May 2, 2014

Tell Good Stories

I recently read Show Your Work by Austin Kleon.  This is a short book of tips and advice for how to share your work while it's in production, get and keep people interested, and make a brand for yourself.  It's tips for showing people behind the scenes peeks, and for interacting with fans of your work and work you enjoy.

I was excited about this one because Kleon's previous book, Steal Like an Artist, was sincerely motivating.  It validated things I was already thinking about by putting the concepts into words much more elegantly than I ever could.  I'm also a big advocate for on-line social media, supporting dialogs about creativity, and the modernist view of "the hand of the artist."

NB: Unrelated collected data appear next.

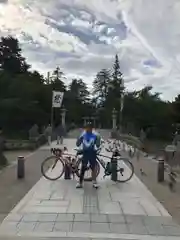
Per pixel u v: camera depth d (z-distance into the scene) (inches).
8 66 2191.2
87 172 443.8
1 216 270.2
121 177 438.0
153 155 745.6
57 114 1946.4
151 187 395.9
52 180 428.5
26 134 1489.9
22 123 1657.2
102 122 3056.1
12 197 336.2
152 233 233.8
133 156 735.7
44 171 454.9
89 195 347.6
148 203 317.7
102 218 266.8
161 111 1740.9
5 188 379.2
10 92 1674.5
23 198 331.6
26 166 561.9
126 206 305.6
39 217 267.6
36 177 449.4
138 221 260.7
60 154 451.5
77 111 3102.9
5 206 300.8
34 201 319.9
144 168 551.5
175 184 413.1
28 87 1731.1
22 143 917.8
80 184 384.2
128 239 220.7
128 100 1947.6
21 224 249.8
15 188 379.6
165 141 1330.0
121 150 870.4
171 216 275.9
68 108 3036.4
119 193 359.6
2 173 483.8
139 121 1770.4
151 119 1744.6
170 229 243.0
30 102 1670.8
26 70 2281.0
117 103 2765.7
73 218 265.4
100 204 311.0
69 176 434.9
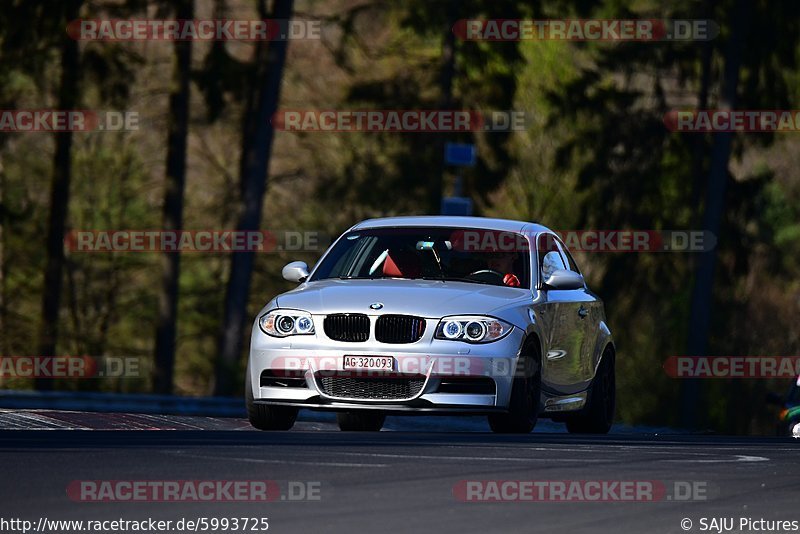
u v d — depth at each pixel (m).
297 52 129.75
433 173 124.75
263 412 39.66
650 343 143.25
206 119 107.38
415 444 31.14
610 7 129.50
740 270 128.38
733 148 126.69
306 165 136.12
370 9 113.31
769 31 123.06
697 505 20.86
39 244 135.00
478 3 124.44
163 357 113.50
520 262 41.97
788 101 124.94
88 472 23.56
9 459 25.64
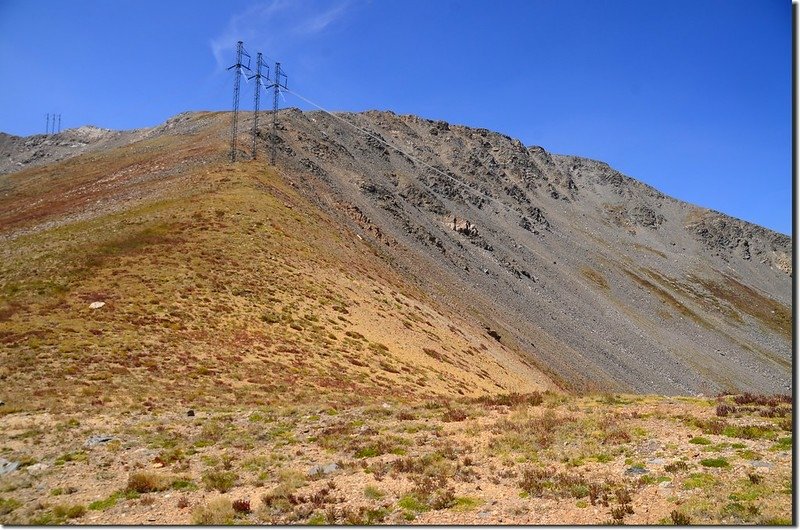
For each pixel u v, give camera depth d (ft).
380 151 489.67
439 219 392.88
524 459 41.75
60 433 57.31
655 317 430.61
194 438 55.88
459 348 153.38
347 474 41.73
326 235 190.60
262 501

Steal Like an Artist resonated with me more.  But, as Kleon says, your millage may vary and you need to take what you can from a work and leave the rest.

The early tips include sharing something small every day.  This is something with which I've been struggling lately.  I don't want to show an early draft of something I hope to later publish.  I also think that creating something solely for daily sharing purposes will take too much time away from my major projects, and showing warm-up pieces with consistently low quality isn't something people want to see real often.  So I was getting anxious about this book, and this advice is probably why I didn't finish it in a single sitting.

But the turning point came with two bits of advice that I found enlightening and profound, and which got me excited about sharing.

1. Share your tastes and influences.  It doesn't have to be work that you show every day, but it can also be things that you're thinking about or things that are affecting your work.  It can be what I'm reading, and what I thought about it, and what I learned, and how that will influence my work.  It can be fangirl screaming over whatever I think is cool.  Whew.  Because I consume a lot of media, and I've been trying to convince my mother for years that I'm analyzing and critiquing and learning from all the television that I watch.  And I can talk about this stuff all day.

2. Tell good stories.  Kleon presents the idea that each time you share, it should be a story.  There should be something there that can influence others, something that people can take and remix and incorporate into their own work.  There should be something there for them to care about.  Basically, each share should be a story.  With arcs, or rising and falling action, or character development.  Short stories, but stories nonetheless.  And he addressed that real life is different from fiction, which I appreciated.  That is to say, if you start a blog documenting your life, you might not end up with a complete, satisfying story.  Characters fall out of your life without tying up loose ends.  Things don't always get resolved.  Life isn't a one act play.  But snip-its of your life are. So the stories you tell about your life have to be short and sharable.